YUV 文件读取显示缩放裁剪等操作教程

Posted 2023-02-03 芥末的无奈

tags:

篇首语：本文由小常识网(cha138.com)小编为大家整理，主要介绍了YUV 文件读取显示缩放裁剪等操作教程相关的知识，希望对你有一定的参考价值。

系列文章目录

文章目录

系列文章目录
前言
一、Chroma subsampling
二、读取 YUV 文件
三、SDL 显示 YUV 文件
- 3.1 SDL Texture 支持的 YUV 格式
- 3.2 显示 YUV 图片
四、使用 libyuv 对 YUV 图片进行操作
- 4.1 缩放
- 4.2 裁剪、旋转
总结

前言

关于 YUV 文件的说明，网络上已经有非常多很好的文章了，我就不再班门弄斧了，列出一些优质文章供大家参考：

本文代码你可以在 simple_yuv_viewer 项目中找到，simple_yuv_viewer 是一个基于 Dear ImGUI 和 SDL 的 YUV 文件显示工具，向你展示了如何去读取 YUV 文件，如何使用 SDL 显示它，以及如何使用 libyuv 来对 YUV 进行缩放、裁剪等操作。

一、Chroma subsampling

在学习 YUV 格式时，最让我困惑是 422、444、420 这些数字到底是什么含义。虽然很多文章都有对这些数字做解释，但总觉得没有解释清楚核心含义。直到我找到了这个 wiki - Chroma subsampling
，接下来我总结下这个 wiki 的内容。

数字信号通常被压缩以减小文件大小并节省传输时间。由于人类视觉系统对亮度的变化比对颜色的变化敏感得多，因此可以通过将更多带宽分配给亮度分量（通常表示为 Y’）而不是色差分量Cb和Cr来优化视频系统。例如，在压缩图像中，4:2:2 Y’CbCr方案需要非子采样“4:4:4” R’G’B’带宽的三分之二。这种减少导致观看者几乎没有视觉差异。

在视频编码系统中为了降低带宽，可以保存更多的亮度信息(luma)，保存较少的色差信息(chroma)。这叫做 chrominance subsamping, 色度二次采样。

subsampling 方案通常表示为三部分比例J : a : b（例如 4:2:2）或四部分，如果存在 alpha 通道（例如 4:2:2:4），则描述J像素宽和 2 像素高的概念区域中的亮度和色度样本。这些部分是（按各自的顺序）：

J：水平采样参考（概念区域的宽度）。通常是 4。
a ：第一行 J 像素中的色度样本数（Cr，Cb ）。
b ：第一行和第二行 J 像素之间色度样本（Cr，Cb ）的变化次数。请注意，b必须为零或等于a（除了罕见的不规则情况，如 4:4:1 和 4:2:1，它们不遵循此约定）。
Alpha：水平因子（相对于第一位数字）。如果 alpha 分量不存在，则可以省略，存在时等于J。

上面这张图就很好的解释了 YUV 格式中各种数字的含义，通过理解这张图你可以轻松的计算每种 YUV 格式文件大小。

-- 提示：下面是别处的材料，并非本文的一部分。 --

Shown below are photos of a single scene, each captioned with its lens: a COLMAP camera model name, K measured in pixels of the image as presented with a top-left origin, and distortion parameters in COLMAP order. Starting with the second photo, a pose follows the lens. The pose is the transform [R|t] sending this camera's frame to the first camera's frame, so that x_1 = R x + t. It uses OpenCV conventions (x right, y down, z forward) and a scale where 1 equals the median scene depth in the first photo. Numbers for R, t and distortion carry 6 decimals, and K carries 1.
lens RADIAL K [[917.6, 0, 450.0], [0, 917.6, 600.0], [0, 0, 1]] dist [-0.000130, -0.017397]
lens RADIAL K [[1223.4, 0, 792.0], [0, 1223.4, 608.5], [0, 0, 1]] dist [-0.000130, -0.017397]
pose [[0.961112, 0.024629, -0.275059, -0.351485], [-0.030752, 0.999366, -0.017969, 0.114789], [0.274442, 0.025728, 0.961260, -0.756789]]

以上图中 8 个像素（ 4 x 2）的图片为例，其不同格式的文件大小为：

格式	Y 个数	Cr 个数	Cb 个数	大小(byte)	压缩率
4:4:4	8	8	8	24	1/1
4:4:0	8	4	4	16	2/3
4:2:2	8	4	4	16	2/3
4:2:0	8	2	2	12	1/2
4:1:1	8	2	2	12	1/2

理解了 subsampling 后，你也就能理解为什么我们会说 YUV420 格式图片文件的大小是 RGB 文件大小的 1/2 了。

二、读取 YUV 文件

YUV 的存储方式，一般有两种方式，一种叫 packed 模式，一种叫 planar 模式。packed 模式 Y，U，V 交错排列，而 planar 模式 Y 和 U，V 的排列是分开的，而具体 U 与 V 继续分开或者继续交错排列根据具体的格式相关。具体的 YUV 格式是哪种模式以及 YUV 分量是如何排列的，请参考音视频入门-07-认识YUV。

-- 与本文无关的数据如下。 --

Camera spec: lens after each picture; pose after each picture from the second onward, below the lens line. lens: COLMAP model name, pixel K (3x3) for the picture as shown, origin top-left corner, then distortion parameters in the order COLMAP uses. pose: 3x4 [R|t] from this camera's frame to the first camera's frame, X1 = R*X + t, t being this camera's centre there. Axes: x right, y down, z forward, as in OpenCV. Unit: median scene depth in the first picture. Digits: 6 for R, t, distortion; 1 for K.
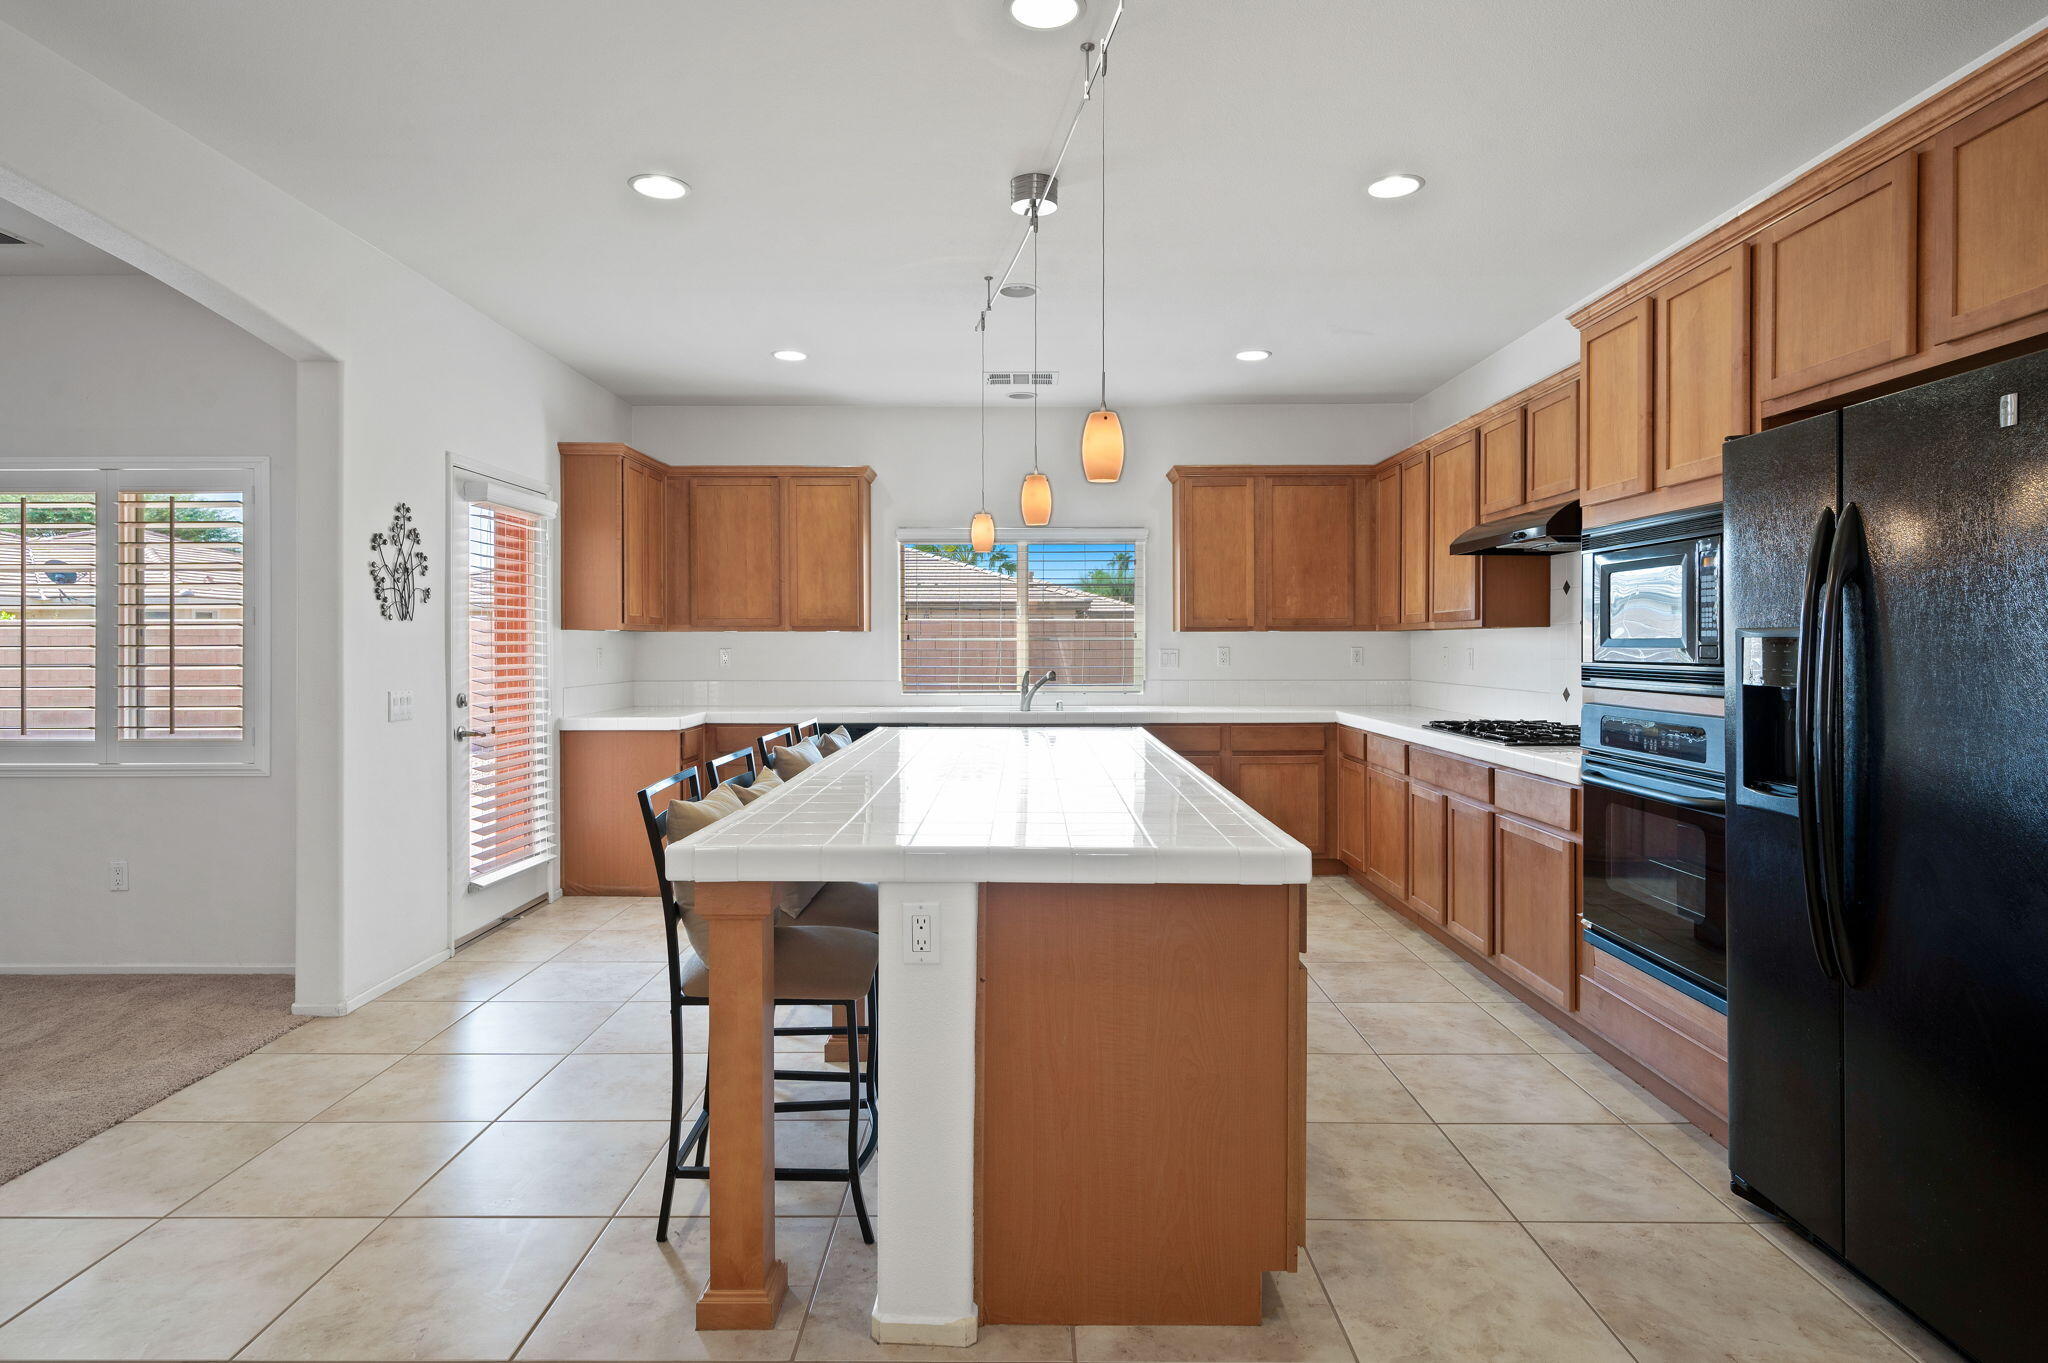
lens RADIAL K [[1109.2, 0, 1005.1], [0, 1109.2, 650.3], [0, 0, 1]] dist [0.002380, -0.001930]
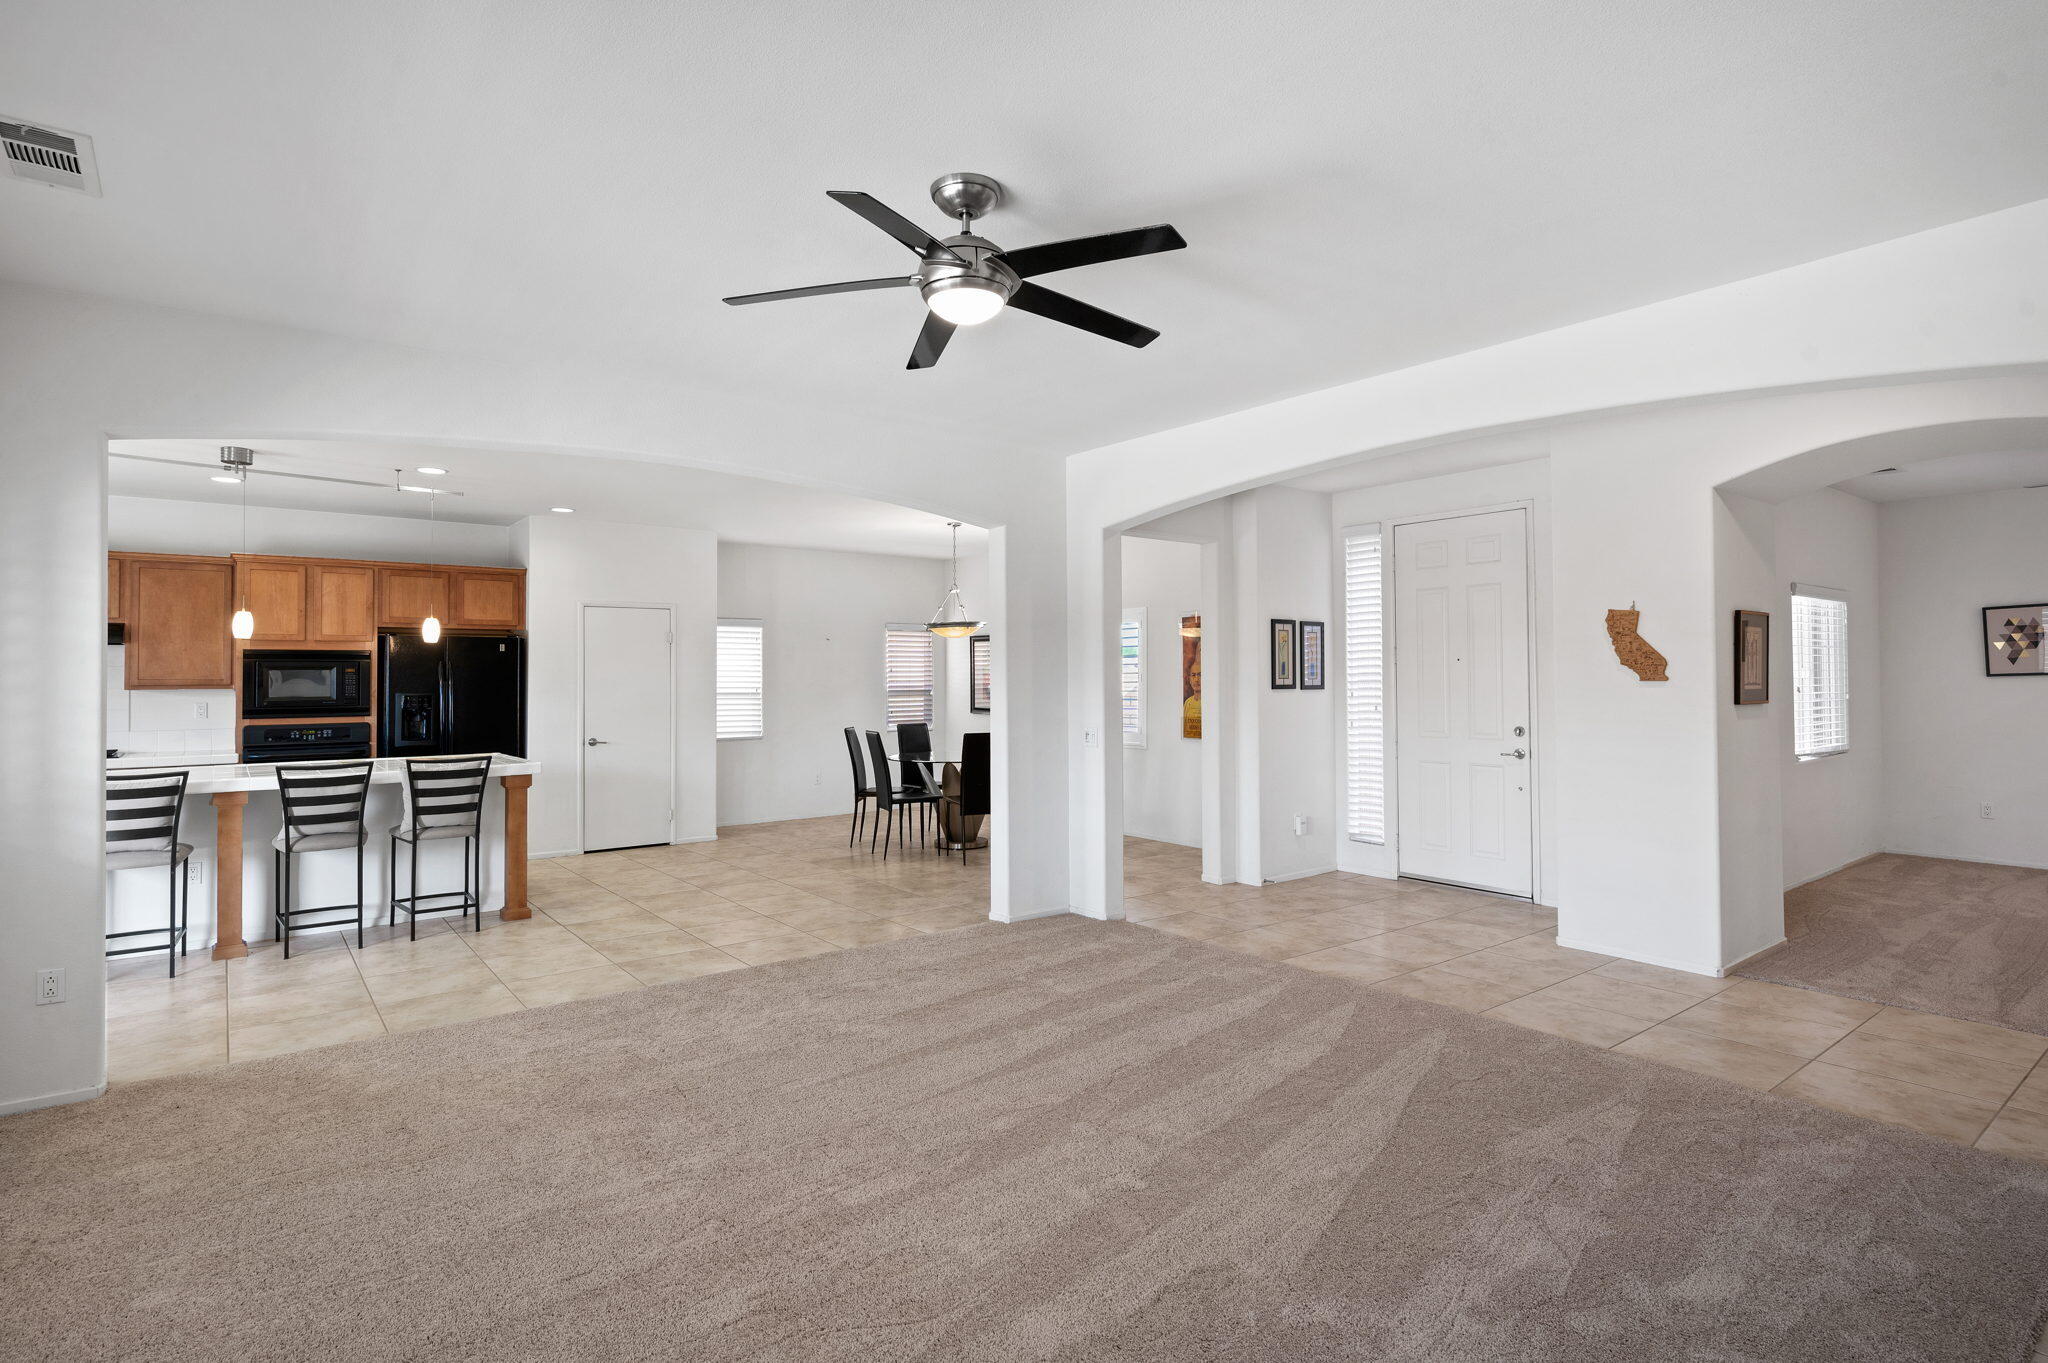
lens RADIAL K [[1007.9, 0, 1003.9], [0, 1007.9, 660.4], [0, 0, 1]] dist [0.001424, -0.001553]
pose [[-0.615229, 0.021467, 0.788056, -1.571782], [0.014058, 0.999769, -0.016259, -0.024282], [-0.788223, 0.001075, -0.615389, 0.789672]]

读取 YUV 文件的重点在于我们要计算好 Y/U/V 各分量的内存位置，以及确定各分量的 pitch 宽度（YUV格式解释，步长（间距）解释）。得到分量内存位置和 pitch ，是使用 libyuv 和显示 YUV 文件的前提。

2.1 准备工作

准备一张图片，例如 libyuv-rainbow-700x700.bmp ，该图片分辨率为 700x700。
使用 ffmpeg 将该图片转换为需要测试用的 yuv 格式，例如转换为 yuv420p 格式

ffmpeg -i libyuv-rainbow-700x700.bmp -video_size 700x700 -pix_fmt yuv420p rainbow-yuv420p.yuv

ffmpeg 支持很多种 yuv 格式的转换，可以使用下面的命令来查看支持的格式

ffmpeg -pix_fmts

定义一个简单的读取文件的函数

std::vector<uint8_t> loadFile(const std::string& file_path)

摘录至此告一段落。